On 2026/2/2 20:50, Peter Zijlstra wrote:
On Mon, Feb 02, 2026 at 07:00:16PM +0800, Lance Yang wrote:
On Mon, 2 Feb 2026 10:54:14 +0100, Peter Zijlstra wrote:
On Mon, Feb 02, 2026 at 03:45:54PM +0800, Lance Yang wrote:
When freeing or unsharing page tables we send an IPI to synchronize with
concurrent lockless page table walkers (e.g. GUP-fast). Today we broadcast
that IPI to all CPUs, which is costly on large machines and hurts RT
workloads[1].
This series makes those IPIs targeted. We track which CPUs are currently
doing a lockless page table walk for a given mm (per-CPU
active_lockless_pt_walk_mm). When we need to sync, we only IPI those CPUs.
GUP-fast and perf_get_page_size() set/clear the tracker around their walk;
tlb_remove_table_sync_mm() uses it and replaces the previous broadcast in
the free/unshare paths.
I'm confused. This only happens when !PT_RECLAIM, because if PT_RECLAIM
__tlb_remove_table_one() actually uses RCU.
So why are you making things more expensive for no reason?
You're right that when CONFIG_PT_RECLAIM is set, __tlb_remove_table_one()

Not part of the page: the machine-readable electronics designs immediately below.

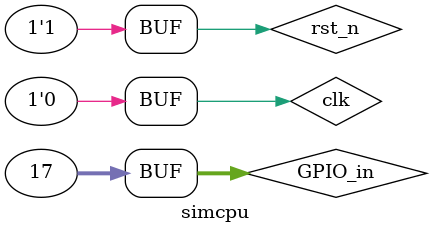
<source format=sv>
module simcpu;

    logic clk, rst_n;
    logic [31:0] GPIO_in, GPIO_out;

    cpu dut(
        .clk(clk),
        .rst_n(rst_n),
        .GPIO_in(GPIO_in),
        .GPIO_out(GPIO_out)
    );


   initial begin
        rst_n = 1'b0; #20;
			GPIO_in = 18'b000000000000010001; //18'b00_1111_0000_0000_0000;
        rst_n = 1'b1;
    end

    always begin
        clk = 1'b1; #5;
        clk = 1'b0; #5;
    end



    always @(posedge clk) begin
        $display("CPU output --->  %h", GPIO_out);
    end

endmodule

</source>
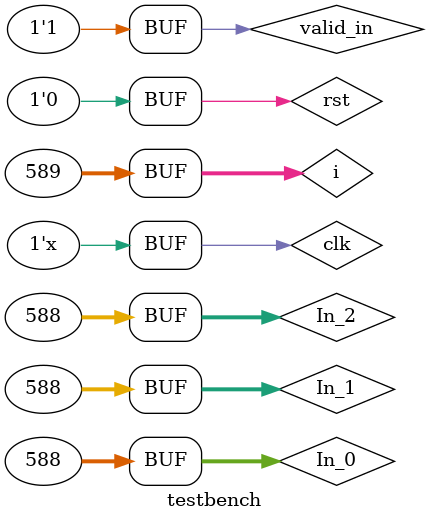
<source format=v>
`timescale 1ns/1ps

module testbench();
parameter IMG_Width=14; 
parameter IMG_Height=14;
parameter Datawidth=32; 
parameter Channel=3;
parameter Stride=2;
parameter ReLU=0;

reg clk,rst,valid_in;
reg [Datawidth-1:0] In_0,In_1,In_2;
wire [Datawidth-1:0] Out_0,Out_1,Out_2,Out_3;
wire valid_out;

always #20 clk = ~clk;

integer i;

initial begin
  clk=1'd0;
  rst=1'd0;
  #10
  rst=1'd1;
  
  #20
  rst=1'd0;
  valid_in=1'd1;
  for (i=1;i<=IMG_Width*IMG_Height*Channel;i=i+1) begin
    In_0=i;
    In_1=i;
    In_2=i;
    #40;
  end
end


Layer1_conv7x7_maxpool3x3_stride2_depth4 # (
.IMG_Width(IMG_Width), 
.IMG_Height(IMG_Height), 
.Datawidth(Datawidth),  
.Stride(Stride),
.ReLU(ReLU)
)
stage1(
clk,
rst,
valid_in,
In_0,
In_1,
In_2,
valid_out,
Out_0,
Out_1,
Out_2,
Out_3
);

endmodule

</source>
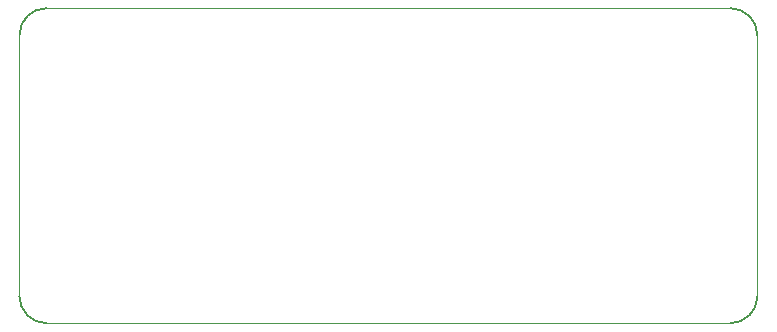
<source format=gm1>
G04 #@! TF.GenerationSoftware,KiCad,Pcbnew,(5.1.10)-1*
G04 #@! TF.CreationDate,2021-10-06T11:05:37+02:00*
G04 #@! TF.ProjectId,ProtoBoard_v2.0,50726f74-6f42-46f6-9172-645f76322e30,rev?*
G04 #@! TF.SameCoordinates,Original*
G04 #@! TF.FileFunction,Profile,NP*
%FSLAX46Y46*%
G04 Gerber Fmt 4.6, Leading zero omitted, Abs format (unit mm)*
G04 Created by KiCad (PCBNEW (5.1.10)-1) date 2021-10-06 11:05:37*
%MOMM*%
%LPD*%
G01*
G04 APERTURE LIST*
G04 #@! TA.AperFunction,Profile*
%ADD10C,0.050000*%
G04 #@! TD*
G04 #@! TA.AperFunction,Profile*
%ADD11C,0.150000*%
G04 #@! TD*
G04 APERTURE END LIST*
D10*
X92202000Y-112014000D02*
X92202000Y-89916000D01*
X152400000Y-114300000D02*
X94488000Y-114300000D01*
X154686000Y-89916000D02*
X154686000Y-112014000D01*
X94488000Y-87630000D02*
X152400000Y-87630000D01*
D11*
X92202000Y-89916000D02*
G75*
G02*
X94488000Y-87630000I2286000J0D01*
G01*
X152400000Y-87630000D02*
G75*
G02*
X154686000Y-89916000I0J-2286000D01*
G01*
X154686000Y-112014000D02*
G75*
G02*
X152400000Y-114300000I-2286000J0D01*
G01*
X94488000Y-114300000D02*
G75*
G02*
X92202000Y-112014000I0J2286000D01*
G01*
M02*

</source>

uses call_rcu() and we never call any sync there — this series doesn't
touch that path.
In the !PT_RECLAIM table-free path (same __tlb_remove_table_one() branch
that calls tlb_remove_table_sync_mm(tlb->mm) before __tlb_remove_table),
we're not adding any new sync; we're replacing the existing broadcast IPI
(tlb_remove_table_sync_one()) with targeted IPIs (tlb_remove_table_sync_mm()).
Right, but if we can use full RCU for PT_RECLAIM, why can't we do so
unconditionally and not add overhead?
The sync (IPI) is mainly needed for unshare (e.g. hugetlb) and collapse
(khugepaged) paths, regardless of whether table free uses RCU, IIUC.